The lights are on
Veteran Member - Level 12
The go-to methods that designers use to make games difficult have changed in the last decade, but are these methods the correct way of addressing the issue?
I've never personally been a fan of difficult games myself. I surmise that this stems from what I grew up playing. I cut my teeth on the GameBoy Color where the hardest thing I played was Mario and even then that game was something I only popped in when I was excessively bored. I was much more inclined to play one of the original Pokemon games, to enjoy the easy to pick up mechanics, self personalizing gameplay, and short but interesting injections of story.
Skip ahead to the present and I still rarely crank up the difficulty to the hardest level. I consider it occasionally, I've been tossing around the idea of an Insanity playthrough of Mass Effect 2 lately and I previously played solo all the way up to the last segment of the last level in Halo: Reach on Legendary, but in most cases I still have no desire to go anywhere near the hardest difficulty setting on many of my favorite games. I don't think that's for the same reason as when I was a kid getting stuck in Mario though.
When I was a kid I didn't do well in Mario because I was bad at it. I was not skilled enough to actually tackle the game. I wasn't losing due to any fault of its design. It wasn't cheating me. The thing just got to a point where it was genuinely hard. I get the sense that many games in the current market don't follow that standard though. Developers seem more than content to take the easy road in so far as difficulty is concerned, especially in the action and shooter genres. How so you ask?
Take a game from your collection, perhaps Call of Duty, Uncharted, or Mass Effect. Place it in your system of choice or boot it on your PC then set it to the hardest difficulty possible. Take a good few minutes to really examine what it is that makes the game harder than the lower settings. I'll wait, don't worry about it.
More than likely you'll notice a similar change in all of these games despite them being all fairly different from each other. Enemies take more damage and deal more out. They recognize you faster and move more aggressively. While this is all fine, it stops there. The player is given no alternate strategy, no more complex options to win, they must simply trudge through it. Each of the games I've mentioned is an extremely popular Triple A title and all employ the same concept of making enemies in the environment brutally punishing in place of making changes that test the user.
In Call of Duty all enemies on screen will immediately turn to you regardless of your position as long as there is open space between you an them. If you can see the enemy they will turn and shoot at you. In Mass Effect, already difficult enemies become brutally powerful while taking hardly any damage from your weapons. There isn't a different strategy to beating them nor do you have to be more precise, the answer is to simply hit them more and get hit less. Uncharted shares the same problems as Mass Effect with enemies flanking on you while you're pinned, and ignoring allies, to appear behind you anywhere you've taken cover to blast your back with a shotgun.

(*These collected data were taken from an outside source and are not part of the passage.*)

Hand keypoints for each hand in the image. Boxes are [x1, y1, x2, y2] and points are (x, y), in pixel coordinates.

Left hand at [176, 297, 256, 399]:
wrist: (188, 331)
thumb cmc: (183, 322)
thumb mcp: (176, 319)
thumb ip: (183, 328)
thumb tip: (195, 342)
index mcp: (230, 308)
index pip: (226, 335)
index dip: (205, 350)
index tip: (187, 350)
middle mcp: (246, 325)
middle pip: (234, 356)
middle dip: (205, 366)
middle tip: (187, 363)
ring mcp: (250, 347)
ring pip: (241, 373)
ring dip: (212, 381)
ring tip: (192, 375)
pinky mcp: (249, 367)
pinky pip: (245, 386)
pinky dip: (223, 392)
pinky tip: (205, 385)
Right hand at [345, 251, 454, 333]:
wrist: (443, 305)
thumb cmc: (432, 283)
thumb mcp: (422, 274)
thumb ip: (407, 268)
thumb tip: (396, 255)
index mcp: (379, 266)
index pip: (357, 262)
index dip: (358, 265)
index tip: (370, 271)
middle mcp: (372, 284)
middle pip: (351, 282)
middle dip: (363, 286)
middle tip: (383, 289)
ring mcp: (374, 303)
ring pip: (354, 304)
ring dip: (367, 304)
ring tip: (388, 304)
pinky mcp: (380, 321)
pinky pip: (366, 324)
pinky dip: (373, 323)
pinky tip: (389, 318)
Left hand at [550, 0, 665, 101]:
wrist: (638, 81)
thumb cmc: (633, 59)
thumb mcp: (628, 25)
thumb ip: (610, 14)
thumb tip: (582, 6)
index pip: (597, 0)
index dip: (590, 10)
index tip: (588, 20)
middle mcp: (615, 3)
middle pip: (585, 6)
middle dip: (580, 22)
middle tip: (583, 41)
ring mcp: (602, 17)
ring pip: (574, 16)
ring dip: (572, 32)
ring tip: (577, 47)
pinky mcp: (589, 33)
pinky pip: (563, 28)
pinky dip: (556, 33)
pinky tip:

Why do I bring this up? It's simple really. While these traits were initially limited to the hardest settings they are starting to become the norm when it comes to adapting difficulty. As such these traits are leaking into the lower levels of newer games. On top of that, it simply doesn't make for a fun experience and maybe even more disturbingly it's starting to seep into other genres.
I don't want to play a game where my enemies are omniscient. Where if I set off an alarm suddenly everyone for the rest of the level can see me through walls. If I alert an enemy and flee, break line of sight then move to a new position they shouldn't automatically come running over to a place that they shouldn't even know I'm at. I don't mind if enemies are tough, but they shouldn't be tough because I only have one option for defeating them. They should be tougher because the window I'm given to enact a winning strategy is small. I want them to test my reflexes, challenge my intellect, and strain my focus... not simply make me wait for a chance to pop out and get in another hit before running away to hide. In many ways the higher difficulty settings on many games don't make them any harder, it just makes them more tedious while further highlighting any annoying or flawed mechanics that exist.
This isn't to say that there aren't games out there that do difficulty right, because there are plenty, just that the act of simply changing values in the code governing a game's mechanics is becoming a more and more common choice. As a person who aspires to be a game designer it gets under my skin to see people avoiding design in their solution. I want to be challenged by my games, not punished or bored to death because the designers didn't take the time to implement a more creative answer to changing difficulty. What's the point of playing on a level that's supposedly harder if the extent of what it provides is a pervasive sense of frustration and desire to put the game away in the place of feeling like you've accomplished something?